La segunda alternativa que propone Bruselas es la que ha anunciado el ministro de Hacienda, Cristóbal Montoro, y se basa en la creación de un impuesto provisional sobre determinados ingresos procedentes de actividades digitales. Este impuesto pretende garantizar que las actividades que actualmente no están sujetas a tributación empezarían a generar ingresos para los Estados miembros "de forma inmediata".
El impuesto, en todo caso, se aplicará a los ingresos generados por actividades en las que los usuarios desempeñan un papel importante en la creación de valor, y que son más difíciles de gravar con la normativa fiscal actual. Y se identifican, en concreto, los ingresos generados por la venta de espacios publicitarios 'on line'; los generados a partir de las actividades de intermediación digital que permitan a los usuarios interactuar con otros usuarios y que puedan facilitar la venta de bienes y servicios entre ellos, y, por último, los ingresos generados a partir de la venta de datos obtenidos de información aportada por el usuario. Como se ve, nada revolucionario. Puro sentido común, que diría Rajoy.

¿Impuestos finalistas?

Los ingresos fiscales serían recaudados por los Estados miembros en los que se encontrasen los usuarios, aclara Bruselas, y el impuesto solamente se aplicará a las empresas con un total anual de ingresos de 750 millones de euros a nivel mundial y de 50 millones de euros en la UE. Con ello se pretende garantizar que las pequeñas empresas emergentes queden exentas. Bruselas calcula que se podrían generar ingresos para los Estados miembros por valor de 5.000 millones de euros anuales si se aplicase el impuesto con un tipo del 3%. De hecho, una decena de países —no se trata de una genialidad fiscal de Montoro— se han comprometido a poner en marcha un impuesto similar. Probablemente, en el marco de la imposición indirecta que, como se sabe, es ajena a los convenios que prohíben la doble imposición (gravar dos veces el mismo hecho imponible).
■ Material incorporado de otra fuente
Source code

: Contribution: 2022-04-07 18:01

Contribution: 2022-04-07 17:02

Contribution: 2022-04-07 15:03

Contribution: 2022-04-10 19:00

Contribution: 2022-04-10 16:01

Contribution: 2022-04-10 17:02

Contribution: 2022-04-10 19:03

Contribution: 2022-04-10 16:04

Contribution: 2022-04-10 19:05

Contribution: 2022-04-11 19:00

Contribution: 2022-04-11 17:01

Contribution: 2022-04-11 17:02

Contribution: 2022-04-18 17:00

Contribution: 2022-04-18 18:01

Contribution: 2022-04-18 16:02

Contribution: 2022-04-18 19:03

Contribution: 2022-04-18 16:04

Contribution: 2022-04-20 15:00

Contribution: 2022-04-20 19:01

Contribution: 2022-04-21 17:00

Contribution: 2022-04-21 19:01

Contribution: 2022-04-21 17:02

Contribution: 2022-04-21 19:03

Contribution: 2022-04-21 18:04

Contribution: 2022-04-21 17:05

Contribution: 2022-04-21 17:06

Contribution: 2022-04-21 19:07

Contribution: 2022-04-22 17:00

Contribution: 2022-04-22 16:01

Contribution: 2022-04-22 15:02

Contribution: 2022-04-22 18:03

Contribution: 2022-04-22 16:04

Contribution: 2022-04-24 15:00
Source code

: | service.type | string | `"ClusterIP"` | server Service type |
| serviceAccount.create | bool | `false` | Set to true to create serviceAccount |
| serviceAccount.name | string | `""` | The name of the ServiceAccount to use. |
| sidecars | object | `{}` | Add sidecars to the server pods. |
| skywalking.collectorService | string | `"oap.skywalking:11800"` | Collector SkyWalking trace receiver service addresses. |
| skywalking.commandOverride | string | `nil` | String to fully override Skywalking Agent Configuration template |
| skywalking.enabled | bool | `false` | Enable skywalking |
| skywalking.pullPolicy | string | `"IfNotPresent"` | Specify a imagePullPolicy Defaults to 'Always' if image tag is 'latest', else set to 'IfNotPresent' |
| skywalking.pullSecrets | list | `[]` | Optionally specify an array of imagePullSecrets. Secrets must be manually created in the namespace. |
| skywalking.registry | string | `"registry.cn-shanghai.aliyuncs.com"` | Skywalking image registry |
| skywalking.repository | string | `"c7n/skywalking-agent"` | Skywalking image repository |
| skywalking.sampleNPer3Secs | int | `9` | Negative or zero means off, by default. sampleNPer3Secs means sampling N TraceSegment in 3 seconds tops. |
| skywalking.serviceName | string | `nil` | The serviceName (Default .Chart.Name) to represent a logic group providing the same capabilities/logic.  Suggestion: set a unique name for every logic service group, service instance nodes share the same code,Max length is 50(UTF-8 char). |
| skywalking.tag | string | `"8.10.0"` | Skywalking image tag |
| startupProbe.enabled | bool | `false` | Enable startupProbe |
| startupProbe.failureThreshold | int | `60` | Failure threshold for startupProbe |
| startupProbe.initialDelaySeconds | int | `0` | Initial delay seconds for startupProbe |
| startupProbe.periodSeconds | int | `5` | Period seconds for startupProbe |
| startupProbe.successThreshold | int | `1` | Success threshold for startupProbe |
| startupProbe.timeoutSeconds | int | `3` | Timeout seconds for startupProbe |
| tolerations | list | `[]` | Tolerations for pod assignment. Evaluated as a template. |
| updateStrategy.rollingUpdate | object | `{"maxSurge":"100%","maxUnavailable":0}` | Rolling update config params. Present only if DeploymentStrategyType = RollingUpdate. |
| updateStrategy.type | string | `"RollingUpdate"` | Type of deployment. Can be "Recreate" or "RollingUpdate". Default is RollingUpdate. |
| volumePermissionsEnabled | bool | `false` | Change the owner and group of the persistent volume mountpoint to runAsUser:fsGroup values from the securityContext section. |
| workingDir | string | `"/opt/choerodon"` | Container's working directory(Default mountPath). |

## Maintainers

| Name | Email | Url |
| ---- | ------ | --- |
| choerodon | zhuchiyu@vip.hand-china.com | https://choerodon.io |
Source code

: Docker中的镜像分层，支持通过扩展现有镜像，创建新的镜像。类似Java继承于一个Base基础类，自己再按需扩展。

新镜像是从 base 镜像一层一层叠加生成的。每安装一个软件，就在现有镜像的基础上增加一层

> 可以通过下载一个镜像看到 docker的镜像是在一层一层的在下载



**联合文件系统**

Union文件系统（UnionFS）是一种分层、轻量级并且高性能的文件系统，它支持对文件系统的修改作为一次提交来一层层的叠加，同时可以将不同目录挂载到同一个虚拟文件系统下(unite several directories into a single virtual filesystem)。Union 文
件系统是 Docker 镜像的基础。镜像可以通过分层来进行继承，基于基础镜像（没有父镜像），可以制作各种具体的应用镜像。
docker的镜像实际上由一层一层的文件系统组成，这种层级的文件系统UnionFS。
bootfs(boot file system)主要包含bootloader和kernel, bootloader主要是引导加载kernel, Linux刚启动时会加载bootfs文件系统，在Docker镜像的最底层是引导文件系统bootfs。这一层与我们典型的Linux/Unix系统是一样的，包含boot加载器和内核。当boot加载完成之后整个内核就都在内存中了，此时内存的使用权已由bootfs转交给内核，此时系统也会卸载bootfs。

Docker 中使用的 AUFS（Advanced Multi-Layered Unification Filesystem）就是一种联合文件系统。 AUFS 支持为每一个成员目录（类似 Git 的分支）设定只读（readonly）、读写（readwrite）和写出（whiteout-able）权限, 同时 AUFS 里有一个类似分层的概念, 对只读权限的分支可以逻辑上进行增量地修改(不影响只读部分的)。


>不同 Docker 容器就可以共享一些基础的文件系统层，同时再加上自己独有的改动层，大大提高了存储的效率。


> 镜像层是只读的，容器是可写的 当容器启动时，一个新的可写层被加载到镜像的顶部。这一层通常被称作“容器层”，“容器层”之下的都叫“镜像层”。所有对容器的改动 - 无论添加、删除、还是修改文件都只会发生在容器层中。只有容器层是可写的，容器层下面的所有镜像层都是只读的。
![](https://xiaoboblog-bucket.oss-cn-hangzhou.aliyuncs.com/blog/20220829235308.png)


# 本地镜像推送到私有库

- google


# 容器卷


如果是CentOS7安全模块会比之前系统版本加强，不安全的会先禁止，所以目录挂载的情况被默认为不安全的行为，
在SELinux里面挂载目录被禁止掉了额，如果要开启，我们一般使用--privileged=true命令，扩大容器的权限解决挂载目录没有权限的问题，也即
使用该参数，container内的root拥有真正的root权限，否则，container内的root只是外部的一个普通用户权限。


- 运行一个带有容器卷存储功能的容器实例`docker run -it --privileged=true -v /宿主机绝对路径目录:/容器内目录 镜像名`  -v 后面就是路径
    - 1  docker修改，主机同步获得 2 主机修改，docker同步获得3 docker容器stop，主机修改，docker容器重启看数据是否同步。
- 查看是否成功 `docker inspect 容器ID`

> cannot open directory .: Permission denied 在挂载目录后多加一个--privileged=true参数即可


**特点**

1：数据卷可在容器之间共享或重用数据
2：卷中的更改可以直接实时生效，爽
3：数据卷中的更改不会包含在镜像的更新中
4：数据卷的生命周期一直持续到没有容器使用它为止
El Gobierno, como se sabe, estima que la inminente aprobación de lo que muchos han llamado la 'tasa Google', generará 600 millones de euros este año y unos 1.500 millones el próximo. Aunque los impuestos, por definición, no pueden ser finalistas, Hacienda se compromete a destinar esos recursos no previstos para financiar el coste adicional que tendrá para la Seguridad Social actualizar las pensiones como el IPC.
El Gobierno, como se sabe, estima que la inminente aprobación de lo que muchos han llamado la 'tasa Google', generará 600 millones de euros este año
Algunos han criticado que se use la ‘tasa Google’ para pagar las pensiones, pero conviene recordar que los impuestos, al no ser finalistas, van a una caja común centralizada, que es la Hacienda pública. Y dado que el Estado es el garante de que se paguen las pensiones —como, por cierto, establece la Constitución— parece razonable que busque nuevos recursos. O nuevos hechos imposibles,como se prefiera.
Entre cosas, porque la propia Carta Magna deja muy claro que "todos contribuirán al sostenimiento de los gastos públicos de acuerdo con su capacidad económica mediante un sistema tributario justo inspirado en los principios de igualdad y progresividad que, en ningún caso, tendrá alcance confiscatorio". Así de fácil. Y no parece ni muy moderno ni muy 'cool' no pagar impuestos, aunque se utilice el último grito en tecnologías o se juegue al futbolín en las amplias instalaciones de Cupertino. Escaquearse a la hora de rascarse el bolsillo es lo más parecido a un 'fake'.